(The Philadelphia Daily News posted the following article by Jim Nolan on its website on March 18.)
PHILADELPHIA — It’s enough to give you a heart attack.
Two years ago, SEPTA bought state-of-the-art, mobile cardiac defibrillators.
And for more than a year now, SEPTA’s police force has been trained in the use of the life-saving devices.
So as long as some unfortunate commuter has a heart attack right at the transit agency’s headquarters on 12th and Market, there’s a possibility one of the devices might someday be used to save a life.
That’s because the five Life-Scan and Compliant defibrillators that cost more than $2,000 each are sitting in a closet in SEPTA’s medical office on the concourse level at 1234 Market St.
For a transit system that covers five counties, reaches two neighboring states and serves 400,000 daily customers on 133 bus, trolley and rail routes, it might seem like a dubious concentration of resources.
SEPTA police officers wonder why the defibrillators haven’t been distributed among the department’s seven police zones. That way, officers who face an emergency situation anywhere in the system would potentially have faster access to the equipment and a better chance to save a life.
“We think they would do a lot better out in the street than sitting in some drawer or closet,” said Sal Perpetua, president of the Fraternal Order of Transit Police.
But SEPTA says the devices are not officially in use. And agency officials won’t say when they will be used, or if they will ever be.
“We’ve had some testing and some training, but a decision has not been made on deployment,” said SEPTA spokesman Richard Maloney. “It’s under review. We’re still studying them.”
Maloney said that several issues complicate what otherwise seems to be a logically preferable alternative to having the equipment sit in a closet.
He cited a recent state Supreme Court ruling suggesting the equipment should be used only by trained emergency medical services personnel.
The spokesman also claimed that a two-year study of the use of mobile defibrillators at airports in the Chicago metro area, which handled 200 million people, found that they were used only 18 times.
The results: 11 resuscitations, three deaths and four cases in which it could not be determined whether having the defibrillator played any role in the outcome of the patient.
SEPTA statistics on cardiac emergencies on its system were not immediately available.
With a sprawling transit system involving 15,000 transit stops and 280 subway-elevated, trolley and railroad stations, SEPTA is also unsure of what it should do with the limited number of defibrillators it has, and what it would take to cover the system adequately.
“Where are you going to deploy them?” asked Maloney. “How many do you have to maintain? Do you put them in all police cars? In major Center City stations?”
Central to all these issues is money. SEPTA has an $847 million operating budget and a $466 million capital budget for fiscal year 2003.
It faces an accumulated deficit of approximately $14 million and is facing a $16 million cut in aid under the new state budget.
The cost of buying and maintaining the units, as well as the potential legal liability from their use or misuse, is also being weighed, said Maloney.
Still, commuter advocates see no sense in SEPTA’s keeping the life-saving devices it does have locked up in one spot.
“It’s disturbing but not surprising for SEPTA to spend money on something and have no planning,” said Matthew Mitchell of the Delaware Valley Association of Rail Passengers, a nonprofit transit watchdog.
“It doesn’t make very much sense. It’s like buying a personal computer and sticking it in the closet for two years. Obviously these devices don’t do any good if they’re sitting in a closet.”
Every first-responding fire department unit and all EMS ambulances carry automated external defibrillators, or AED’s, said a Fire Department spokesman.
The devices are also deployed at Philadelphia International Airport, in addition to numerous private corporate offices, including Philadelphia Newspapers, Inc.

DESCRIPTION OF THE TASK ▸ Copy the part of the SEPTA article starting with "PHILADELPHIA — It’s" and going on through "concentration of resources.", substituting "storage room" for "closet". The lines after this have no connection to the SEPTA article.

LISTED ENTRIES ▸
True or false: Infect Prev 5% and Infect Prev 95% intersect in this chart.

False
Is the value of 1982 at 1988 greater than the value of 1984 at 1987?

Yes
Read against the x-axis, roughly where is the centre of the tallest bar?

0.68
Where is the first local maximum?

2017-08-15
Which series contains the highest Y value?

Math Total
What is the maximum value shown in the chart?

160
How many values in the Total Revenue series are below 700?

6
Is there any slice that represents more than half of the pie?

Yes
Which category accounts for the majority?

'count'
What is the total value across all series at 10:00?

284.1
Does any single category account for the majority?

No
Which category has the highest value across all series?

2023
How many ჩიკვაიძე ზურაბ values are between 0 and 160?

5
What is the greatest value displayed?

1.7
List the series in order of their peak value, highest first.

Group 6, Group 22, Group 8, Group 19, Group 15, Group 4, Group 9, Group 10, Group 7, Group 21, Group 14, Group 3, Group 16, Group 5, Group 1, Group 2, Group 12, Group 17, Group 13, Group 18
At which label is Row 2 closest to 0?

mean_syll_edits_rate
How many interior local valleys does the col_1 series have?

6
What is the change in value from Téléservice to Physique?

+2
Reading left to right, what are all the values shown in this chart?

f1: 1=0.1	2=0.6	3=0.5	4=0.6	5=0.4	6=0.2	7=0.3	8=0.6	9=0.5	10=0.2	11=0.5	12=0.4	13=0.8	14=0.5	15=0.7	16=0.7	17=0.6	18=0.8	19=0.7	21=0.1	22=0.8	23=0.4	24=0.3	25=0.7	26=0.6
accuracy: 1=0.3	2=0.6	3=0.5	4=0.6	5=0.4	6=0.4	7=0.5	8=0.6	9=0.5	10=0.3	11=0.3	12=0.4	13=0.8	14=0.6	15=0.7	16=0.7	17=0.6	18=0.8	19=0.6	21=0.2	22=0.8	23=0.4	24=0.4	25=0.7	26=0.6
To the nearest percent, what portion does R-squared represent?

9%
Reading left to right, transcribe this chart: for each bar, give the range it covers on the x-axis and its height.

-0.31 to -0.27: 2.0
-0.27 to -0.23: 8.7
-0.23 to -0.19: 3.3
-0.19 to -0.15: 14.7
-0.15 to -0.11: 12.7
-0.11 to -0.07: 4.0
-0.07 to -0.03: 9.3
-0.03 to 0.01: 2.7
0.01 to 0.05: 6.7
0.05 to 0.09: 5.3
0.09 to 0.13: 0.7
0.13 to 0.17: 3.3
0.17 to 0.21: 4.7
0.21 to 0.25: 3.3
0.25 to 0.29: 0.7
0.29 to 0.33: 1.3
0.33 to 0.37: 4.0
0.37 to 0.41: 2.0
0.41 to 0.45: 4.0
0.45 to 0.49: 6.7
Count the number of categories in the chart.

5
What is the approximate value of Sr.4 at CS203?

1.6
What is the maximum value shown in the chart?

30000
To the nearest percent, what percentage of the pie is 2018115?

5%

FINAL ANSWER ▸
PHILADELPHIA — It’s enough to give you a heart attack.
Two years ago, SEPTA bought state-of-the-art, mobile cardiac defibrillators.
And for more than a year now, SEPTA’s police force has been trained in the use of the life-saving devices.
So as long as some unfortunate commuter has a heart attack right at the transit agency’s headquarters on 12th and Market, there’s a possibility one of the devices might someday be used to save a life.
That’s because the five Life-Scan and Compliant defibrillators that cost more than $2,000 each are sitting in a storage room in SEPTA’s medical office on the concourse level at 1234 Market St.
For a transit system that covers five counties, reaches two neighboring states and serves 400,000 daily customers on 133 bus, trolley and rail routes, it might seem like a dubious concentration of resources.